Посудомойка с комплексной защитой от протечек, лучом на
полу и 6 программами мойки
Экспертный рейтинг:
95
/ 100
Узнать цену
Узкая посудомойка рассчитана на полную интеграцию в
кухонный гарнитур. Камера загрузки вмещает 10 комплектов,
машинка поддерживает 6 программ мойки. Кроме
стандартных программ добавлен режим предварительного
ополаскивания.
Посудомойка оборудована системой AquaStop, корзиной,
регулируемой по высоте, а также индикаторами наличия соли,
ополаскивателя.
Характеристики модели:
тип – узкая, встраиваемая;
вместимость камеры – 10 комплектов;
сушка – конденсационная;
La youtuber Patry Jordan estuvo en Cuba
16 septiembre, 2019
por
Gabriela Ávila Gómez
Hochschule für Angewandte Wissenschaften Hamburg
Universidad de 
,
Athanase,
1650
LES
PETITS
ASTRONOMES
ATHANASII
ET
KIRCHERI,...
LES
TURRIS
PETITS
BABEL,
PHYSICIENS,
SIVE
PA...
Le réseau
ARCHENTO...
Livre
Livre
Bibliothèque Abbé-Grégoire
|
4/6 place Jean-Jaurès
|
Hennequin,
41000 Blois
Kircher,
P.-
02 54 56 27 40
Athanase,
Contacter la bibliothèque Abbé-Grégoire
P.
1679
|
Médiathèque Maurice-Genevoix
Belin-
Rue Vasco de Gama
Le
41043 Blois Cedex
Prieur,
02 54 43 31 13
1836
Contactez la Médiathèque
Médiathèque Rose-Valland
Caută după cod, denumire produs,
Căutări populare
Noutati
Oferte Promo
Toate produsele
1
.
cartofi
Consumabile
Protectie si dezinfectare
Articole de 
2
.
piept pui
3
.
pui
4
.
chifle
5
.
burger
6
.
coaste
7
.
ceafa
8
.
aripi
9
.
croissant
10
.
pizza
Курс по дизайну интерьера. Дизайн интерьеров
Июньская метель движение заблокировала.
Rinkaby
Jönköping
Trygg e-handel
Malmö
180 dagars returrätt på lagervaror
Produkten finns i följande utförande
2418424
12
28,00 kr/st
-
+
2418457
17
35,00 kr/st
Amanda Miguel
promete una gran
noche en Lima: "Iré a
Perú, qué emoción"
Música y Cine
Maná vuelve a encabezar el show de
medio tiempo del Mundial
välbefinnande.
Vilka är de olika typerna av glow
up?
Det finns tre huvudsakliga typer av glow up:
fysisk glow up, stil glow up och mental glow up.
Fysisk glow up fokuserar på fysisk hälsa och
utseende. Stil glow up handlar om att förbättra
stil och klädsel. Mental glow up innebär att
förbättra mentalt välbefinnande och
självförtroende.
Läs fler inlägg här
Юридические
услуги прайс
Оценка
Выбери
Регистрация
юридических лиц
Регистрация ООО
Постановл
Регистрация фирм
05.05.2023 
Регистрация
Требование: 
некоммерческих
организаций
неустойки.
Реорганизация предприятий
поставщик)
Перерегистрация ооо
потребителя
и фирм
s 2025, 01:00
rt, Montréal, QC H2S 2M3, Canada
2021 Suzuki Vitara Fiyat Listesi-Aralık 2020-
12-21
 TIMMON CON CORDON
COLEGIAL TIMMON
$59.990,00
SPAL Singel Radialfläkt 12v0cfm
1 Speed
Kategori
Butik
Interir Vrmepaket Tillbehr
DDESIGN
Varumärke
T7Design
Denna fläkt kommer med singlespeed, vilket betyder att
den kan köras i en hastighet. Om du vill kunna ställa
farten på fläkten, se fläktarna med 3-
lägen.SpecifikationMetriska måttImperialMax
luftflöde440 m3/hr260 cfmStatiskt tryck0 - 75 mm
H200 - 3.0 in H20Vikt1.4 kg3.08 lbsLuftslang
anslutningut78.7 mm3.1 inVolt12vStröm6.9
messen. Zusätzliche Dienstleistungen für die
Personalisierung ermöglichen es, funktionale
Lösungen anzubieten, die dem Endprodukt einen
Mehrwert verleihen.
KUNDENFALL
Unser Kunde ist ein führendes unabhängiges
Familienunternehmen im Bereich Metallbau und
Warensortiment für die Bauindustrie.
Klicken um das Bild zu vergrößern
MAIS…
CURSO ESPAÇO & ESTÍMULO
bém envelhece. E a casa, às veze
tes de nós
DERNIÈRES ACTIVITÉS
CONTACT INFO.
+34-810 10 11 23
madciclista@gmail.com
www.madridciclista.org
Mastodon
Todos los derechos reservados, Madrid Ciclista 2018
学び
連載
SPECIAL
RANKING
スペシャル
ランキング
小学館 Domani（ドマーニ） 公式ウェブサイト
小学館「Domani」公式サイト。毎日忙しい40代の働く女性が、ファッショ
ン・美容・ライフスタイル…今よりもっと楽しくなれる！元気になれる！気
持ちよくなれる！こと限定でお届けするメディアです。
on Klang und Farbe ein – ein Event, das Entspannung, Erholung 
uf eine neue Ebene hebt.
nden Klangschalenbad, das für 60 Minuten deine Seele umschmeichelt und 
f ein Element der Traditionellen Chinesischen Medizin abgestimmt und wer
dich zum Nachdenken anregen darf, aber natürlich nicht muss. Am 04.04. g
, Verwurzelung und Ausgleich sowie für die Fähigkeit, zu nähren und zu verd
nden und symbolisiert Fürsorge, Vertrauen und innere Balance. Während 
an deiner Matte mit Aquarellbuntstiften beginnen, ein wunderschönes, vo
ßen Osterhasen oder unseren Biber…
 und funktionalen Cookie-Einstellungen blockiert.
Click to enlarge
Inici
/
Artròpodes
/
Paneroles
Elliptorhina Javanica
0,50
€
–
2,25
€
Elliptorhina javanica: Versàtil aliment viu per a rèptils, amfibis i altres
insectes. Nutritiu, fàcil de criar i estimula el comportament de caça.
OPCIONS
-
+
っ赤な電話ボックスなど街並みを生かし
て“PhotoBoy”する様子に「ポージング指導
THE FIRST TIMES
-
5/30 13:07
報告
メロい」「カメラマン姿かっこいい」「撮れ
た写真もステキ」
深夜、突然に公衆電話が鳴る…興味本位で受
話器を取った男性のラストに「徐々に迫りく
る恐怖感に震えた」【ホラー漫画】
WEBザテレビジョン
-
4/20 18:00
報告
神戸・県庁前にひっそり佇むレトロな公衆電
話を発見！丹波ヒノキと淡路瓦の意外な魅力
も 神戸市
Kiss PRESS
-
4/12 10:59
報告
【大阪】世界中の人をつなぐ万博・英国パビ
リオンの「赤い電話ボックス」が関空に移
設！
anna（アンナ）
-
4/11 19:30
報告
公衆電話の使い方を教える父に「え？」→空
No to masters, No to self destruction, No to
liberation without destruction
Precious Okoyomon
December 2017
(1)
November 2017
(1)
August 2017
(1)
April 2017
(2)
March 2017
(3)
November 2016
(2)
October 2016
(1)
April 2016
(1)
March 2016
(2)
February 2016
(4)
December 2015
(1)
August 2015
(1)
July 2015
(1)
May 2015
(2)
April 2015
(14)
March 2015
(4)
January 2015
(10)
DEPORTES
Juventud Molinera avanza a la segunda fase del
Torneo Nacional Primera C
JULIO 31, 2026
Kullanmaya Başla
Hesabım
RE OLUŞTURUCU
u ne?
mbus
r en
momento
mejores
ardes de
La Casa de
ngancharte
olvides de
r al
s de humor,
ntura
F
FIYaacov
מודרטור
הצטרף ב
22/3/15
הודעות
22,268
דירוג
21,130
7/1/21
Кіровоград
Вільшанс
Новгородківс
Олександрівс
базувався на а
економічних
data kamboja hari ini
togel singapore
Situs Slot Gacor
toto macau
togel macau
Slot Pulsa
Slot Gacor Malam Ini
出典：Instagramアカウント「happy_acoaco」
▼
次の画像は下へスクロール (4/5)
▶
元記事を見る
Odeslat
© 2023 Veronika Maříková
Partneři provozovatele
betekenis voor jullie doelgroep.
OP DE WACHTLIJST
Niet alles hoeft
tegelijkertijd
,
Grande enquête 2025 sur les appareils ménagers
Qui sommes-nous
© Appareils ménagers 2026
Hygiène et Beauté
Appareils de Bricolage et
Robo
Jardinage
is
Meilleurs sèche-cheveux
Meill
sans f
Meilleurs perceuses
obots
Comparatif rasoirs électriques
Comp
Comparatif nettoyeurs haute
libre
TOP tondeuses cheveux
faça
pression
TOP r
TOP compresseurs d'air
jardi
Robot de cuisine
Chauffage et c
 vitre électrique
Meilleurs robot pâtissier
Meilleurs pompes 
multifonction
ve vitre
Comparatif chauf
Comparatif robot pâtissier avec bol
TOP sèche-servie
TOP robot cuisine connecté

WHAT NEEDS TO BE DONE >> How many lines in the items above contain the word "Comparatif"? Case counts, and reply with the number alone.

EXPECTED ANSWER >> 4